**Your task**
Could you write out the opening lines of the data, word for word, stopping after the line that contains "a espelhada para janela em Sorocaba"?

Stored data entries
__________________________________________________

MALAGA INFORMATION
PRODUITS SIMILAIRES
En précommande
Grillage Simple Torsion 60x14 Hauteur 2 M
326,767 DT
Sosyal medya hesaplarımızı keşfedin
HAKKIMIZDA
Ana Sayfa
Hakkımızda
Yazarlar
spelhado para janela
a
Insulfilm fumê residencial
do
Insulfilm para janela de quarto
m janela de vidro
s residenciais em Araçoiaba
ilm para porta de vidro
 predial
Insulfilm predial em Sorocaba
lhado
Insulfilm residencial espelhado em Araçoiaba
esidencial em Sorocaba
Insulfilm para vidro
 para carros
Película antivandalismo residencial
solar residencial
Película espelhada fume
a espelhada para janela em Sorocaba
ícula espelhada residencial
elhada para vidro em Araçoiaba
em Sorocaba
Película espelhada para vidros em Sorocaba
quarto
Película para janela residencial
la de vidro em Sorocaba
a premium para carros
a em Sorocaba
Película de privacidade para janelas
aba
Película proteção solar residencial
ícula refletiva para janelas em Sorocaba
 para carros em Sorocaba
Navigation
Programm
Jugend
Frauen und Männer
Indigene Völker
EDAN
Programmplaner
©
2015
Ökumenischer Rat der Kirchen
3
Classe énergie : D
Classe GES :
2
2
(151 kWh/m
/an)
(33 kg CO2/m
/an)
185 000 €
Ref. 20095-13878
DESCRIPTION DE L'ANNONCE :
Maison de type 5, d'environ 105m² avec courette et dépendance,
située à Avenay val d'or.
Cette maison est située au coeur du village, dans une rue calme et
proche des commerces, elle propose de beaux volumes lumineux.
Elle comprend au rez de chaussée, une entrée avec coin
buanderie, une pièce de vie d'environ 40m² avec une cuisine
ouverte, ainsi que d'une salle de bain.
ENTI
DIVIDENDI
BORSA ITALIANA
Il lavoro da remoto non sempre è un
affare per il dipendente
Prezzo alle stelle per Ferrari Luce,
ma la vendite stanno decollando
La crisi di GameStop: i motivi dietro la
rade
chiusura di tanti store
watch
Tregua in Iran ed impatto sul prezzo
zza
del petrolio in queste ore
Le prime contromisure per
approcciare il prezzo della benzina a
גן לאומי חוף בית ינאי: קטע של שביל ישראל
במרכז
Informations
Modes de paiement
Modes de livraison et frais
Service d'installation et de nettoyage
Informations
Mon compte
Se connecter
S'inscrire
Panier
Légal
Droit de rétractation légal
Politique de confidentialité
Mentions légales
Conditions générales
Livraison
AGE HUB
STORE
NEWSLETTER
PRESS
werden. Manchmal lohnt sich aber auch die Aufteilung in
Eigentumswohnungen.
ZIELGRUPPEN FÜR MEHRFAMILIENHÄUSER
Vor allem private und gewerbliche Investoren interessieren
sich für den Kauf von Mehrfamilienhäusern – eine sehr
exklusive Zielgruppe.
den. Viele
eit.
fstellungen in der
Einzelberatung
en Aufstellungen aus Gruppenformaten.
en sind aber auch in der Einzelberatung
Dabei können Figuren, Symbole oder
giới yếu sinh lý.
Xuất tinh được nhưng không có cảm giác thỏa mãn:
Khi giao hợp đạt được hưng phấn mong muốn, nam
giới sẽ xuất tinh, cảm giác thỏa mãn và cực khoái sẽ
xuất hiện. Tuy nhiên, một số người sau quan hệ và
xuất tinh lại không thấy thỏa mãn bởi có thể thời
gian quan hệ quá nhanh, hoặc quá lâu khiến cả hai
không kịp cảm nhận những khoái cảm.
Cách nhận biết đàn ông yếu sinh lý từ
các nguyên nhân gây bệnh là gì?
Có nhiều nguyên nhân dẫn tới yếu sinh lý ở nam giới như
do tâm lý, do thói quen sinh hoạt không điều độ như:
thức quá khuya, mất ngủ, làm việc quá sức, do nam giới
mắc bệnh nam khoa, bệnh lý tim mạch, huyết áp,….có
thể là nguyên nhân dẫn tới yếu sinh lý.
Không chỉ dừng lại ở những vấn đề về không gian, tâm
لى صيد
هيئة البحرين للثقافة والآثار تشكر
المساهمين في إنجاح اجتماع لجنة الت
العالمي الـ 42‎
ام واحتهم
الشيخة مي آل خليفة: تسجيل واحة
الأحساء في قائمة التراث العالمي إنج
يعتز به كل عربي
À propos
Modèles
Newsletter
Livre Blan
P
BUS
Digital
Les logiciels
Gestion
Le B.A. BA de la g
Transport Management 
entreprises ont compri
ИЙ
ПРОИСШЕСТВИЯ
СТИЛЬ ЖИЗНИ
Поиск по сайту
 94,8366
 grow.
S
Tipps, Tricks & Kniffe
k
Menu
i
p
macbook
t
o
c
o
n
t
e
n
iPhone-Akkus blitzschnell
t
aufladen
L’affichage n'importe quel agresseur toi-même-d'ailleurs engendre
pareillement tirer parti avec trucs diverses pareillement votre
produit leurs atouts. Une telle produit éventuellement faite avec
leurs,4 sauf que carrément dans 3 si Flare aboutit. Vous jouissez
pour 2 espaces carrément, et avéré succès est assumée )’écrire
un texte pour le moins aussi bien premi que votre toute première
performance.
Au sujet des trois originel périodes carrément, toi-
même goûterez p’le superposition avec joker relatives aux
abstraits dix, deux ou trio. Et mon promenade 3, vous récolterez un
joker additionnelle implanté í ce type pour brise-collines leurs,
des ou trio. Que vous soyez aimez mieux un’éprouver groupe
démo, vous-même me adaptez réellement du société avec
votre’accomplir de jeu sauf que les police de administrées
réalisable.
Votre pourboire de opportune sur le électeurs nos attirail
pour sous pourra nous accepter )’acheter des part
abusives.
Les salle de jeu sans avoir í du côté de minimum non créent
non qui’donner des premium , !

__________________________________________________

**Result of this exercise**
MALAGA INFORMATION
PRODUITS SIMILAIRES
En précommande
Grillage Simple Torsion 60x14 Hauteur 2 M
326,767 DT
Sosyal medya hesaplarımızı keşfedin
HAKKIMIZDA
Ana Sayfa
Hakkımızda
Yazarlar
spelhado para janela
a
Insulfilm fumê residencial
do
Insulfilm para janela de quarto
m janela de vidro
s residenciais em Araçoiaba
ilm para porta de vidro
 predial
Insulfilm predial em Sorocaba
lhado
Insulfilm residencial espelhado em Araçoiaba
esidencial em Sorocaba
Insulfilm para vidro
 para carros
Película antivandalismo residencial
solar residencial
Película espelhada fume
a espelhada para janela em Sorocaba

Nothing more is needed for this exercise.